Today, I finished a short shift at the Leventis Museum, researching the garments they have in their collection. I managed to examine four dresses - all custom-made - and what wonderful dressmaking it was. I'd really rather write about it now, but I got to finish my guipure dress by Friday.
I am sharing here a step-by-step work plan - it helps me focus and gives me a rough time estimate. Maybe it will also convince you to
never make a strapless garment with a corselet foundation. After all, the preceding work took me about thirty hours. I am not counting the first failed foundation (failed because of the wrong fabric choice). By accident, I bought cotton with cross grain stretch. I tried to rescue the corselet by cutting one layer on straight grain, and another on crossgrain, but it didn't work very well. At the end, I decided that having paid a little fortune for the guipure lace, I should make an effort and sew a new corselet... The plan!
THE CORSELET FOUNDATION
I will start by finishing the corselet: the only thing missing is a waist stay, which will be attached by hand.
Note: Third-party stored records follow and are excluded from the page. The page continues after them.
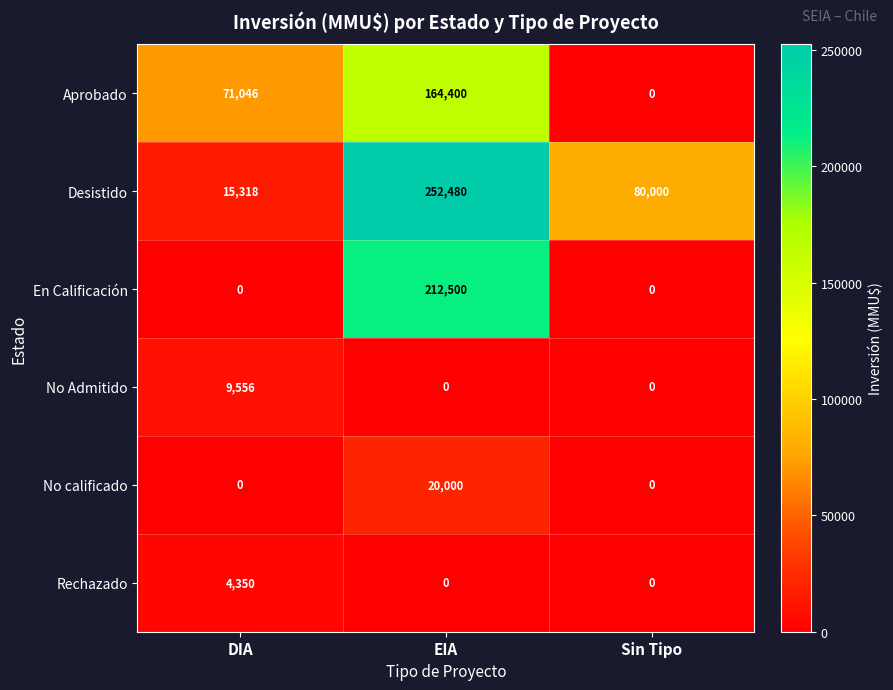

Reading right to left, list all the values displayed in this chart.

Aprobado: 0	164400	71046
Desistido: 80000	252480	15318
En Calificación: 0	212500	0
No Admitido: 0	0	9556
No calificado: 0	20000	0
Rechazado: 0	0	4350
This type of inner foundation is necessary for this dress since it doesn't have a waistline seam to support boning. The corselet is tighter and more fitted that the dress itself, allowing it to hang freely.
The corselet is sewn using two layers of woven cotton. The boning channels are stitched through both layers. Cotton edges at the bottom are hand overcast, and the hem lace provides neat and less bulky finish.
THE OUTER LAYER
The outer layer is practically finished: the shell was fitted, seams stitched, guipure was hand-basted to the two layers of charmeuse and muslin. Now I only need to close the gaps along the centre back seam by carefully appliqué of the quipure lace.
As next I need to cut and sew the lining, which I will cut using the original fitted toile pieces.
CONNECTING THE LAYERS
Once all the layers are done, they need to be connected. Lining and the corselet and basted together at the top edge and then sewn to the outer shell. The last step is best done with a zipper foot to avoid hitting the boning. Seam allowances are trimmed, graded and clipped.
The top edge is understitched by hand 1/2" from the edge.
The lining is fell-stitched to the zipper tape.
Finally, the lining needs to be stitched to the dress hem and the hem slit needs to be tacked so it doesn't accidentally rip apart.
Do you use brief step-by step plans for your sewing projects?